Rewrite the listing below as a Markdown table with the columns Row and Line, putting each line in its own numbered row. Omit blank lines and the pictures.

#####

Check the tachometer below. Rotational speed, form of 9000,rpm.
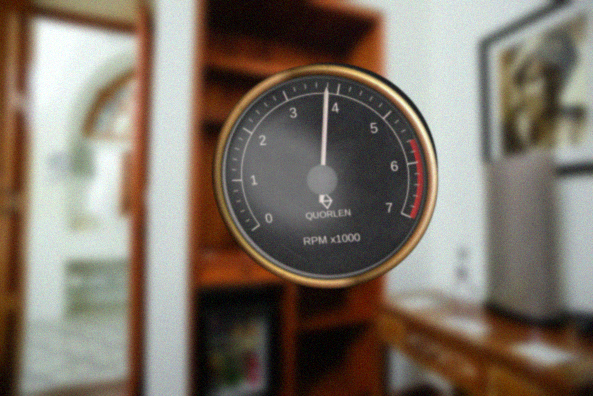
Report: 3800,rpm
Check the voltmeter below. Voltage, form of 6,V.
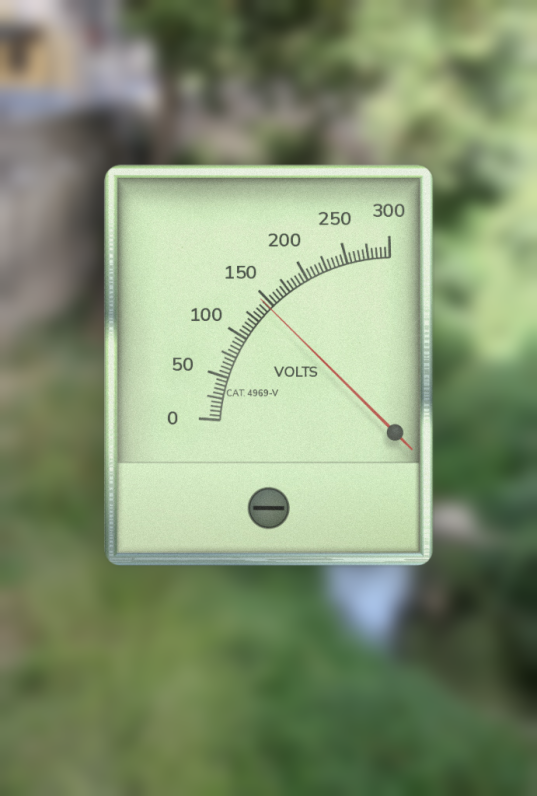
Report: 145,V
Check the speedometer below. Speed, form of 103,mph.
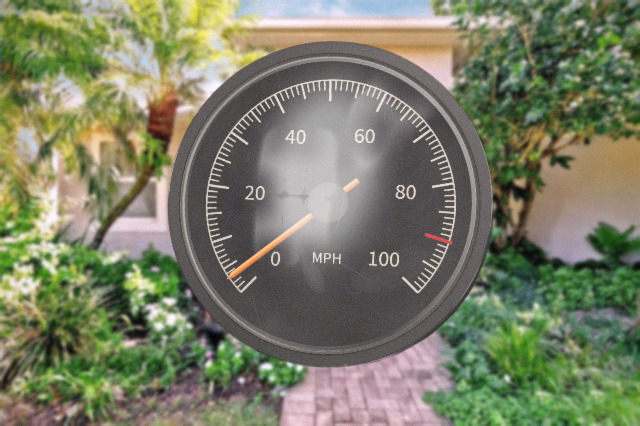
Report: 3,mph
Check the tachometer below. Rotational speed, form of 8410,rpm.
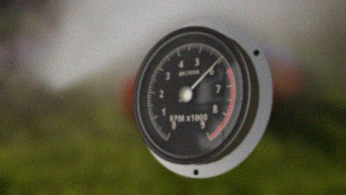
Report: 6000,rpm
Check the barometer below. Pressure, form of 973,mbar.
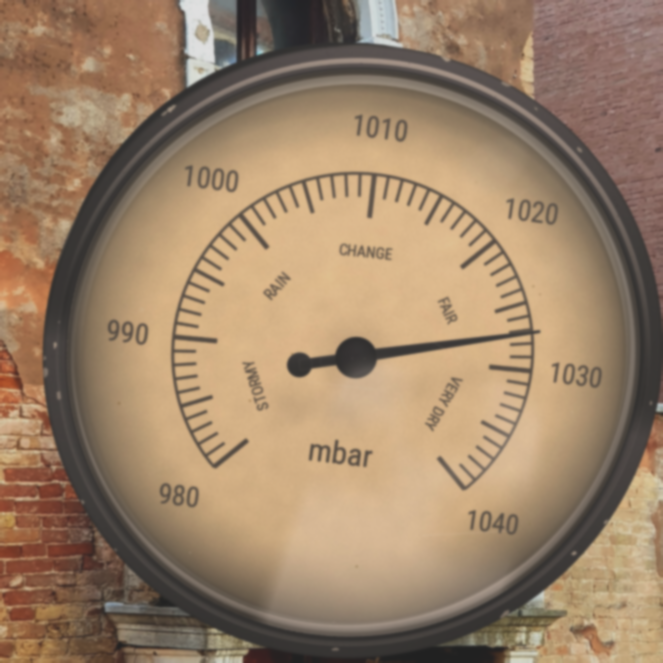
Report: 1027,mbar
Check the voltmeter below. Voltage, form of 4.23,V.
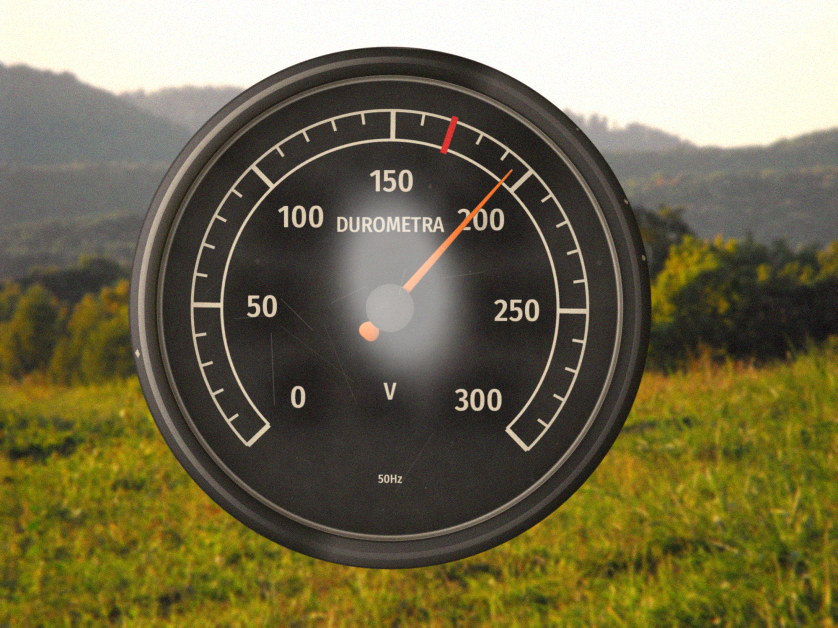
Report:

#####

*ANSWER SPACE*
| Row | Line |
|---|---|
| 1 | Check the tachometer below. Rotational speed, form of 9000,rpm. |
| 2 | Report: 3800,rpm |
| 3 | Check the voltmeter below. Voltage, form of 6,V. |
| 4 | Report: 145,V |
| 5 | Check the speedometer below. Speed, form of 103,mph. |
| 6 | Report: 3,mph |
| 7 | Check the tachometer below. Rotational speed, form of 8410,rpm. |
| 8 | Report: 6000,rpm |
| 9 | Check the barometer below. Pressure, form of 973,mbar. |
| 10 | Report: 1027,mbar |
| 11 | Check the voltmeter below. Voltage, form of 4.23,V. |
| 12 | Report: |